You’d expect to find some of these items at a crime scene (the bloody cell phone), but the significance of others is not immediately obvious. (A flower arrangement? Rarely a lethal weapon.) This conceit manages to generate a modicum of suspense, as the viewer waits to see how the different pieces relate and will lead the cops to the killer. The requisite red herrings — here, a seedy sex-club owner and a schizophrenic hospital patient who bears a distracting resemblance to Alan Rickman — are so predictable by this point, their inclusion comes off as clumsy rather than threatening.
Cole’s tragic backstory, the show’s second mark of distinction, is handled more gracefully. We learn his wife was murdered a year earlier and that her killer has never been found. A cop haunted by a traumatic past is not exactly breaking news, but in an otherwise conventional police procedural, it does inject an unusual dose of lingering uncertainty.
Although the genre often depicts disturbingly violent crimes, it ultimately offers reassurance, in the form of solved cases and punished criminals. Presumably Cole and Bishop will crack their cases each week and tidily nab the killers. But the introduction of a running metanarrative that links all the episodes, à la The Fugitive upsets the underlying sense of justice this formula typically provides. Will Cole ever find his wife’s killer and be released from his devastating guilt?
The episode’s most powerful moment — the one that redeems it — comes in the last few minutes, when we learn of the secret Cole keeps locked in his shed. Pasted to its walls is the chilling evidence of his wife’s murder: crime photos of her bullet-ridden corpse, notes from the investigation, and newspaper clippings about her death.
Okay, Cole seems to have taken a cue from the set decorator of A Beautiful Mind, but this revelation illustrates both the obsessive nature of his grief and the unsettling reality that sometimes all the evidence in the world can lead nowhere. The former point is perhaps more subtly drawn in the show’s decision to represent Cole’s loving flashbacks of his wife in the same fashion as it does the flashbacks to the med student’s crime scene (jumpy, yellow-filtered images).

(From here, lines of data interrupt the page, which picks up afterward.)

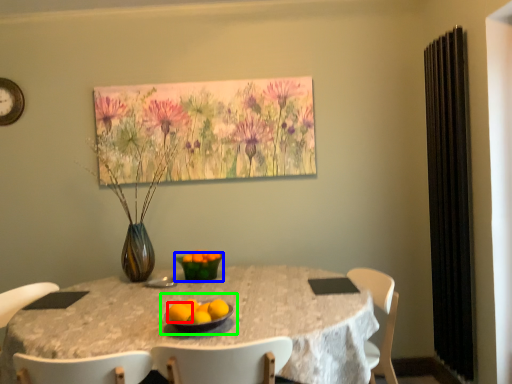
Question: Based on their relative distances, which object is farther from orange (highlighted by a red box)? Choose from glass bowl (highlighted by a blue box) and fruit dish (highlighted by a green box).

Choices:
 (A) glass bowl
 (B) fruit dish

Answer: (A)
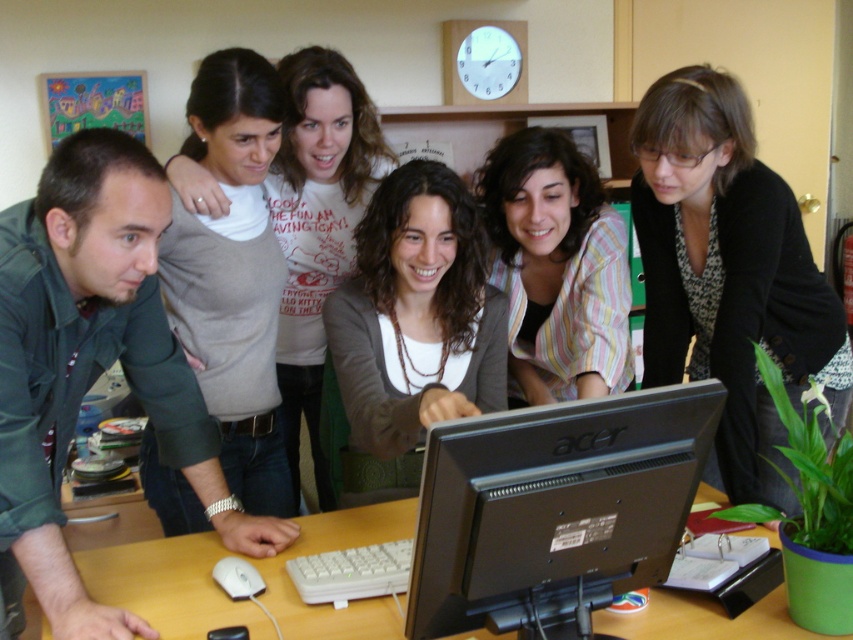
Is matte gray sweater at center positioned at the back of wooden table at center?

Yes, matte gray sweater at center is behind wooden table at center.

What do you see at coordinates (233, 275) in the screenshot? This screenshot has height=640, width=853. I see `matte gray sweater at center` at bounding box center [233, 275].

What do you see at coordinates (233, 275) in the screenshot?
I see `matte gray sweater at center` at bounding box center [233, 275].

You are a GUI agent. You are given a task and a screenshot of the screen. Output one action in this format:
    pyautogui.click(x=<x>, y=<y>)
    Task: Click on the matte gray sweater at center
    The width and height of the screenshot is (853, 640).
    Given the screenshot: What is the action you would take?
    pyautogui.click(x=233, y=275)

Who is positioned more to the right, black textured blazer at center or brown matte sweater at center?

From the viewer's perspective, black textured blazer at center appears more on the right side.

Between black textured blazer at center and brown matte sweater at center, which one has less height?

With less height is brown matte sweater at center.

The width and height of the screenshot is (853, 640). Describe the element at coordinates (729, 275) in the screenshot. I see `black textured blazer at center` at that location.

Locate an element on the screen. black textured blazer at center is located at coordinates (729, 275).

Can you confirm if white t-shirt at center is wider than white matte mouse at lower left?

Yes.

Which is more to the left, white t-shirt at center or white matte mouse at lower left?

white matte mouse at lower left

Which is behind, point (204, 196) or point (259, 577)?

Positioned behind is point (204, 196).

This screenshot has width=853, height=640. I want to click on white t-shirt at center, so click(318, 237).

The similarity is telling: for the murder victim, the scene of the crime is where time stops, but for aggrieved love ones, the fixation on happier and more hopeful memories can “stop time” and keep family and friends from moving on with their own lives. This parallel suggests The Evidence may get past its buddy-cop clichés and showy gimmicks, to say something meaningful about the paralyzing effects of loss.